Pub Companies - Business and Enterprise Committee Contents


Memorandum submitted by the Good Pub Guide

  We have for some years been concerned about the preponderant influence of the biggest pubcos. Indeed, we opened the Introduction to the new edition of The Good Pub Guide with these words: "The big pub companies or `pubcos' which dominate Britain's pub scene have taken a battering on the stock market in the past few months, seeing their share prices nose-dive. Shares in Punch, the biggest, lost over three-quarters of their value in the year to July. This was largely because of the huge amounts of money that the company had borrowed to pay for building its pub empire—over seven times the value of its annual income. Just like home-owners who had borrowed over seven times their salary to get their mortgage, then faced having to renew the mortgage when interest rates are going up, credit is in short supply, and property prices are falling, the over-borrowed pubcos are not in an enviable position."
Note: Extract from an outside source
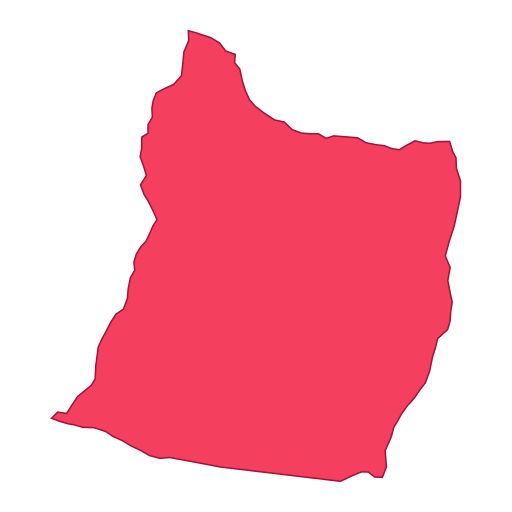 the district of Emilianópolis, São Paulo, Brazil
{"feature_id": "56859067B80987018842318", "entity_name": "Emilianópolis", "entity_type": "district", "adm_level": 2, "iso_a3": "BRA", "parent_name": "Brazil", "parent_adm1": "São Paulo", "projection": "natural_earth1", "projection_center": [-51.48, -21.789], "detail": "fine", "context": "isolated", "style": "filled", "palette": "rose", "viewbox_px": 512, "rotation_deg": 0, "n_neighbors": 0, "source": "geoboundaries", "source_scale": "gbopen_adm2", "svg_char_len": 1693}
<svg xmlns="http://www.w3.org/2000/svg" viewBox="0 0 512 512"><path d="M219.6,43.0L210.9,37.7L202.3,34.9L195.1,32.5L188.3,30.7L188.7,40.6L183.9,51.9L182.8,63.4L181.5,75.6L173.8,84.3L164.2,88.7L156.3,92.9L153.2,100.7L151.9,108.0L152.3,117.4L148.0,124.7L148.0,133.3L141.8,137.0L141.6,148.9L140.1,156.7L143.3,165.3L146.4,175.5L140.5,184.9L144.2,194.8L148.1,200.9L153.6,211.9L157.0,219.7L152.8,226.2L149.9,233.1L146.0,241.3L140.9,246.6L136.3,254.1L133.9,262.2L134.7,270.3L130.4,277.7L128.2,288.7L127.4,298.5L123.4,309.2L116.1,314.0L111.0,321.8L106.5,330.6L101.9,339.0L98.2,347.3L95.8,365.6L95.2,378.7L91.4,385.2L84.5,390.9L77.7,396.4L72.1,404.8L66.6,413.4L57.6,412.1L51.5,418.3L60.2,421.5L68.1,423.8L74.6,424.9L82.5,427.3L94.0,427.7L105.4,431.4L113.5,436.7L122.7,440.8L131.3,446.1L140.2,450.2L149.5,455.6L159.8,458.3L169.7,457.5L221.2,467.1L340.5,481.3L351.5,476.0L361.4,471.9L368.2,472.0L374.8,477.1L382.4,477.3L386.4,467.1L385.2,450.7L391.3,436.7L393.8,427.3L398.0,420.4L401.3,414.2L407.1,406.1L414.4,398.0L419.9,389.8L425.4,382.8L429.8,370.5L432.5,357.0L435.1,348.9L437.7,338.5L447.6,329.6L450.1,321.0L450.7,311.8L452.2,302.2L450.2,292.8L447.8,280.5L450.2,267.5L445.3,256.0L449.1,241.8L454.2,226.2L457.3,211.9L460.5,196.7L460.5,181.1L456.4,168.2L456.0,157.9L452.6,151.3L449.6,141.4L437.8,141.6L430.1,143.2L423.7,142.9L415.0,140.8L405.1,146.1L399.3,149.7L391.7,148.6L384.2,145.6L376.6,144.8L365.9,142.7L357.7,137.8L344.7,136.7L333.7,135.9L326.1,138.3L318.5,133.8L310.7,133.8L301.3,133.0L292.3,129.7L284.2,122.0L274.5,119.9L263.5,112.6L255.0,106.1L249.4,99.5L245.3,90.5L242.3,80.6L239.8,69.1L234.6,62.6L235.3,54.5L225.6,50.8L219.6,43.0Z" fill="#f43f5e" stroke="#9f1239" stroke-width="1.5"/></svg>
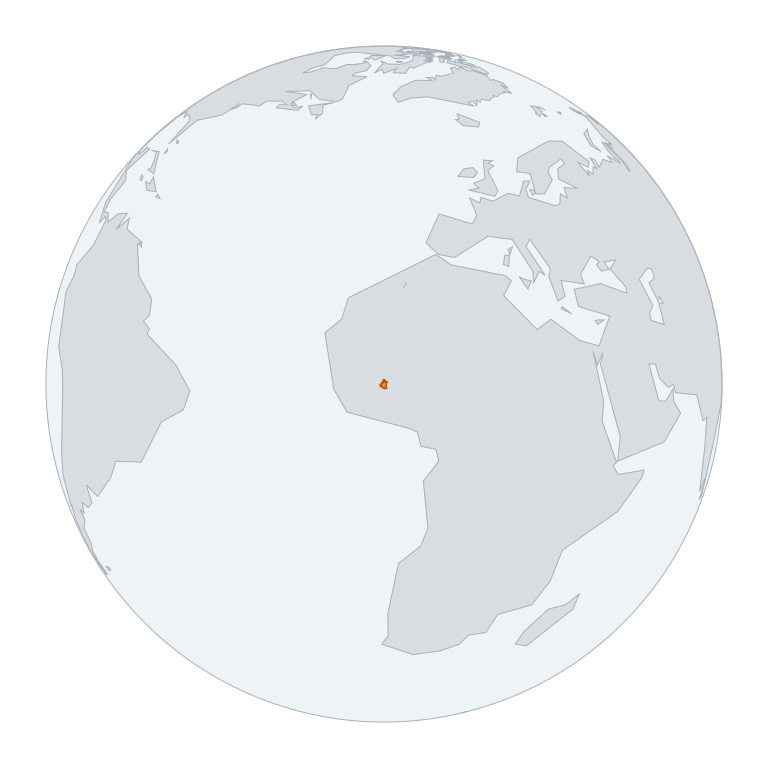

  We consider that the ultimate costs of what has in effect been the re-creation, through securitisation, of these formerly brewery-owned pub chain monoliths bear all too steeply on consumers. Our impression is that both the higher-than-inflation increases in pub beer prices shown year after year by our annual surveys and the significant regional variations in pub drinks prices owe much to the influence of the biggest pubcos.